# WORK REQUIRED
Exact reproduction of every entry is required.

# # #

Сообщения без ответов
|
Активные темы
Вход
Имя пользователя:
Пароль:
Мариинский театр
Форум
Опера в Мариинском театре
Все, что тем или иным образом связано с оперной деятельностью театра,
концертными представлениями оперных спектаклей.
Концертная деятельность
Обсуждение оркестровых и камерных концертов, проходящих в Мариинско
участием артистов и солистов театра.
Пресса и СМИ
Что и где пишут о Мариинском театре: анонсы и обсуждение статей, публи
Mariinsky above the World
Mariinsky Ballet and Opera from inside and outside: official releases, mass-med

# # #

# TASK SOLUTION
Сообщения без ответов
|
Активные темы
Вход
Имя пользователя:
Пароль:
Мариинский театр
Форум
Опера в Мариинском театре
Все, что тем или иным образом связано с оперной деятельностью театра,
концертными представлениями оперных спектаклей.
Концертная деятельность
Обсуждение оркестровых и камерных концертов, проходящих в Мариинско
участием артистов и солистов театра.
Пресса и СМИ
Что и где пишут о Мариинском театре: анонсы и обсуждение статей, публи
Mariinsky above the World
Mariinsky Ballet and Opera from inside and outside: official releases, mass-med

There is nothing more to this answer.